◆ Try it
Line by line, give the data again exactly as it appears, but without pictures.

◆ Collected data
+---+
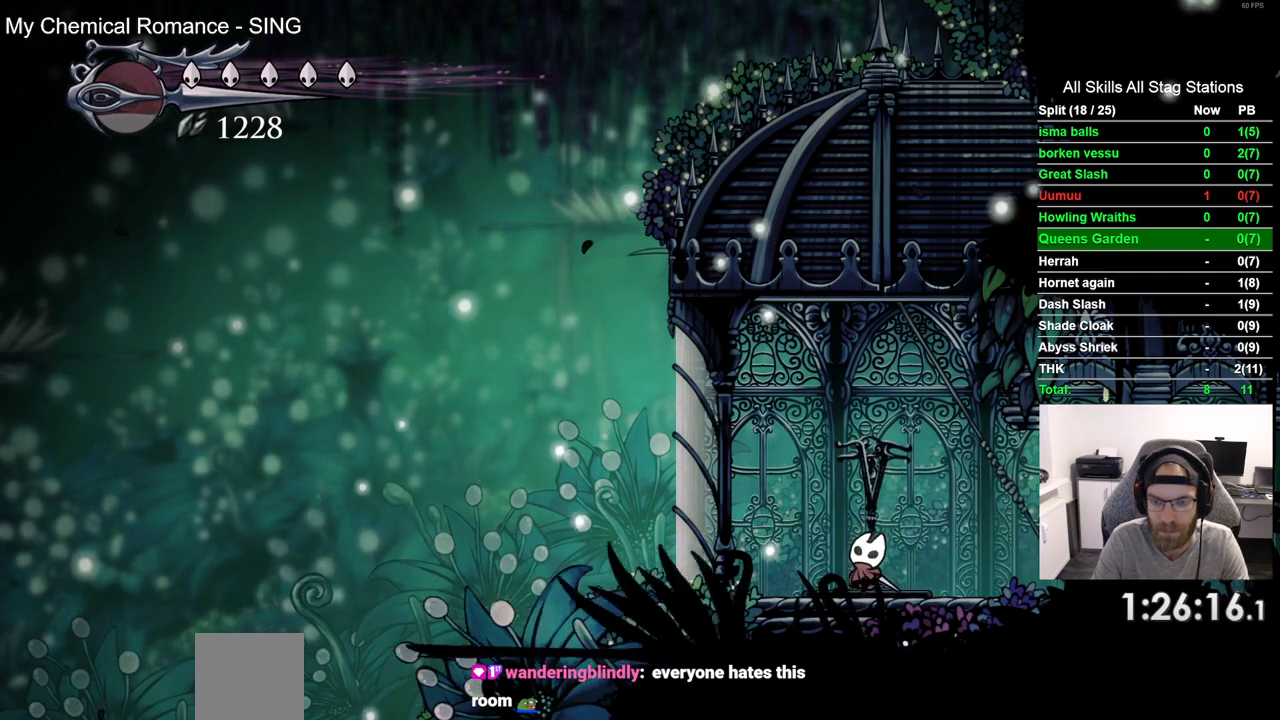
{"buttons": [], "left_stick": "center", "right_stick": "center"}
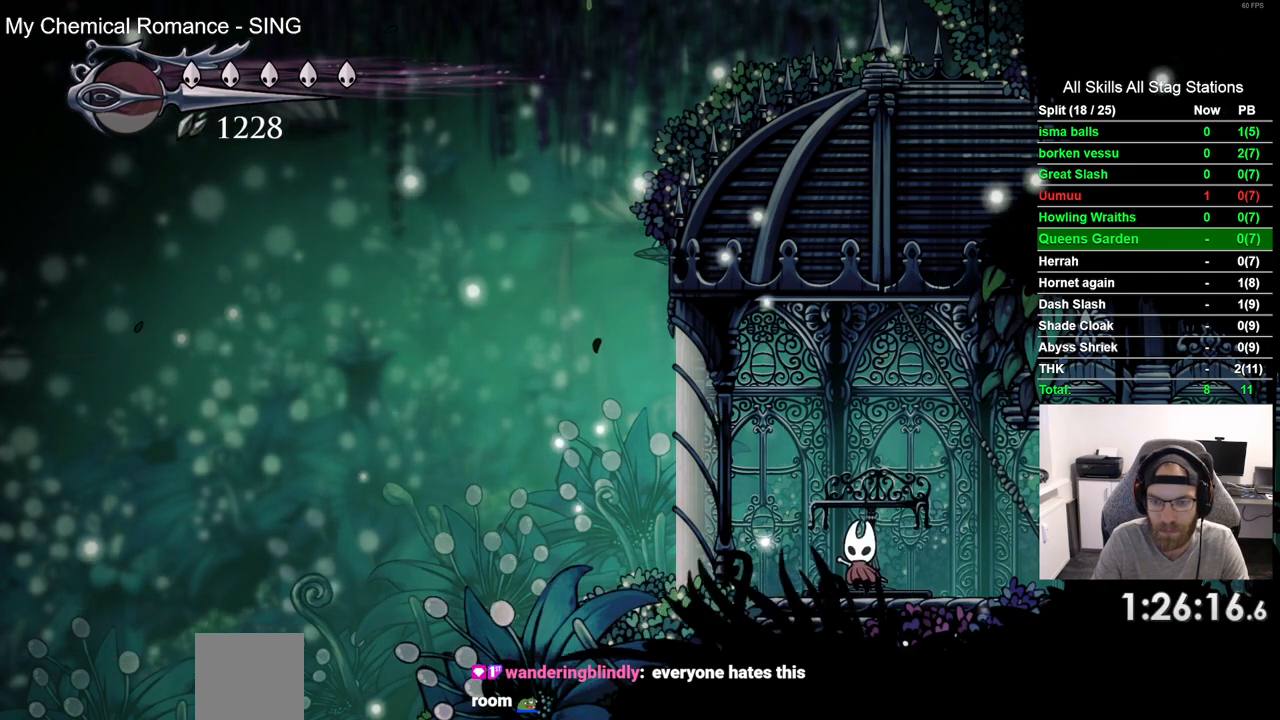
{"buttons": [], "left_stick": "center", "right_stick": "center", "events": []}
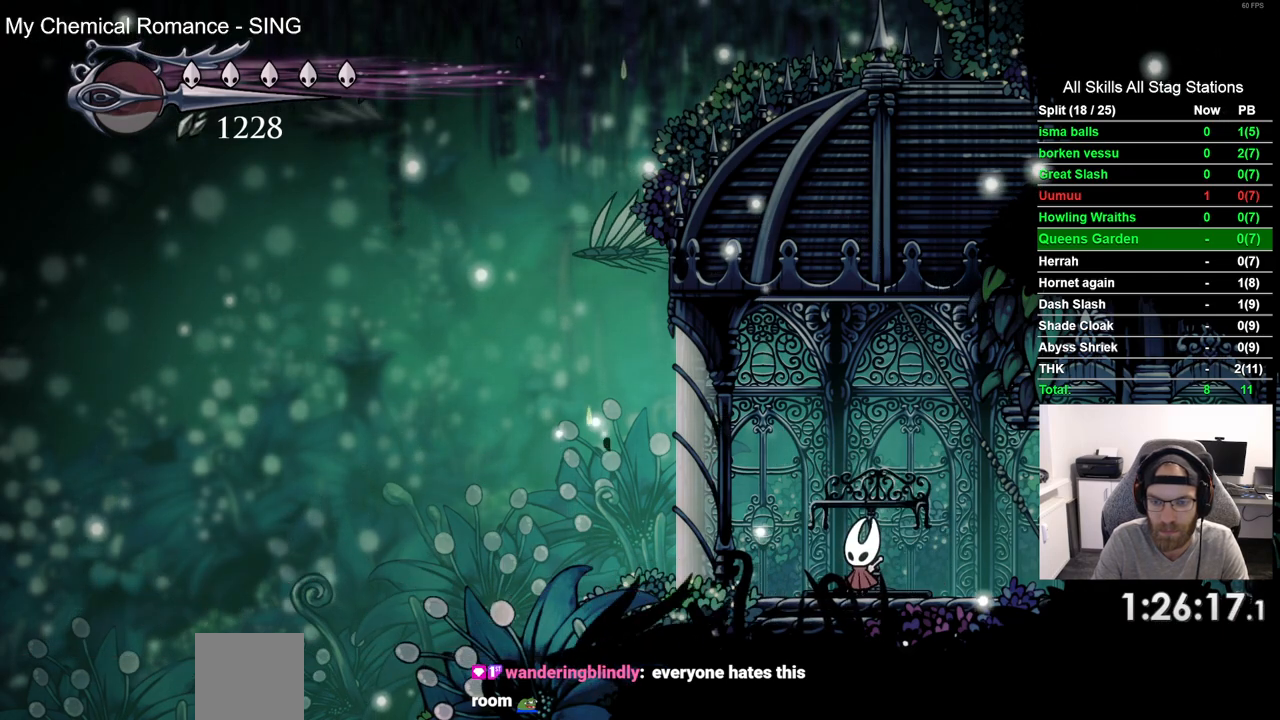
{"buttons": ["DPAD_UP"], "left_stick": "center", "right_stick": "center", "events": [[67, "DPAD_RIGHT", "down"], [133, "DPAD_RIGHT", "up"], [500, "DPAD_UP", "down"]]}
+---+
◆ Task result
{"buttons": [], "left_stick": "center", "right_stick": "center"}
{"buttons": [], "left_stick": "center", "right_stick": "center", "events": []}
{"buttons": ["DPAD_UP"], "left_stick": "center", "right_stick": "center", "events": [[67, "DPAD_RIGHT", "down"], [133, "DPAD_RIGHT", "up"], [500, "DPAD_UP", "down"]]}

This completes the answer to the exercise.